Review – Decay

A point-and-click game with horror elements, originally released in episodic chunks on the now-extinct Xbox Live Indie Games platform, being re-released as an Xbox One exclusive years after that platform’s demise is the last thing I’d imagine I’d review in 2019, but this is a weird world we live in. I’m dealing with Decay, one of the very few Xbox One exclusives ever released, alongside Halo 5 and the video game version of that terrible Ben-Hur remake.


This bathroom looks better than the one from the LA hotel I stayed in last year.

Decay might be, technically speaking, a point-and-click adventure, but it desperately tries to sell itself as a psychological horror. It’s pretty easy to notice that games like Silent Hill are its main sources of inspiration. Sadly, while Konami’s games are unsettling and scary, Decay just simply isn’t, even though it tries really hard. It unfortunately features an excessive amount of issues that hinder it from even being just an average game.
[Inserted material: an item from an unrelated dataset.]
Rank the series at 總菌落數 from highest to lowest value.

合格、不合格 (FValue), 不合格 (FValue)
First of all, it’s ugly. Sure, I get it. It’s an older game made on a ridiculously small budget, but even so, it’s just ugly. Every single image you see onscreen is pre-rendered like the background of an older Resident Evil game, as devoid of animations like the background of an older Resident Evil, as well as grainy as, well, you get the point. It doesn’t look like any remastering tinkering has been performed on the game’s visuals. All it looks like is that they have upscaled the resolution to a nice, cozy, and stretched 1080p. The sound design is another equally annoying bit, as Decay follows one of my least favorite trends in subpar horror games: alternating between being really quiet and loud as sin just to shock you with the loudness. It’s not scary, it’s a nuisance.
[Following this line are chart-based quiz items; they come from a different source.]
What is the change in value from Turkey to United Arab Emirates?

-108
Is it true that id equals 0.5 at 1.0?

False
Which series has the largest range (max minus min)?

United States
A happy and totally normal family.

The gameplay is a little less annoying than the visuals and sound, but not by a lot. Simply put, this is as straightforward of a point-and-click game as you’ll ever see, as in you literally have a mouse cursor onscreen. This might be a game released on Xbox One, but the gameplay is definitely not meant for a normal controller. It just looks so perfectly catered for a mouse and a PC audience, I have no idea why this control scheme was programmed with the Xbox in mind.
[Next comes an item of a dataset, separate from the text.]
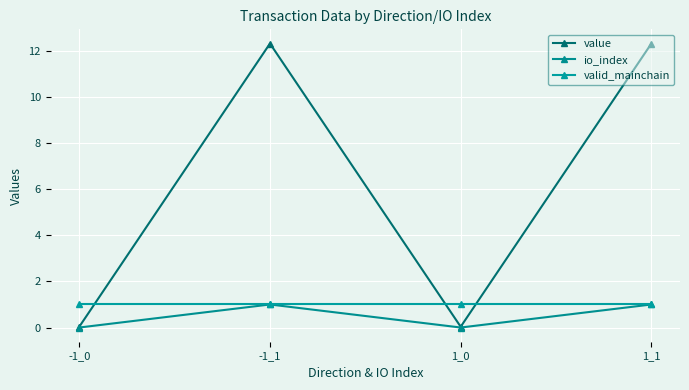

What is the greatest value displayed?

12.3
The puzzles themselves are a mixed bag. Some of them are clever, making you carefully examine items in a separate view mode in order to find clues or keys. Some of them are just too cryptic and nonsensical. Like most point-and-click games out there, it requires you to basically use every item in your inventory until the main character tells you that you have finally stopped making a terrible mistake. Finally, there is a puzzle that revolves around you playing tic-tac-toe against a ghost. I have nothing else to say, I’ll just leave it at that.


Yes! A loud jump scare! How I love those…

It’s sad to criticize a game that tries its best to impress players with an occasionally shocking story and some clever puzzles, but Decay is just a below average point-and-click adventure that has aged poorly. It’s not scary and it’s less clever than it thinks it is. Had this game been released on PC, where I could play it on a smaller screen and with a mouse, I would most certainly have enjoyed it a lot more. As it stands, as an Xbox One exclusive, this one is better left forgotten.


Graphics: 3.5

The visuals are comprised of static, pre-rendered images for you to put your cursor on. They look grainy and very, very dated.

Gameplay: 5.0

It’s a pretty standard point-and-click control scheme, even featuring a cursor for you to freely click around the screen. The problem is, this is an Xbox One game, not a PC game, so the cursor mechanic is a bit off-putting on a controller.

Sound: 3.5

Simply not good. Either the game is too quiet or it blasts horrendously loud noises that try to sound scary, but end up just being really annoying.

Fun Factor: 5.0

There are some good ideas, unsettling themes and a handful of clever puzzles in here, but Decay is hindered by its dated looks, terrible sound design and the fact it isn’t scary in the slightest.

Final Verdict: 4.5

Decay is available now on Xbox One.

Reviewed on Xbox One.

A copy of Decay was provided by the publisher.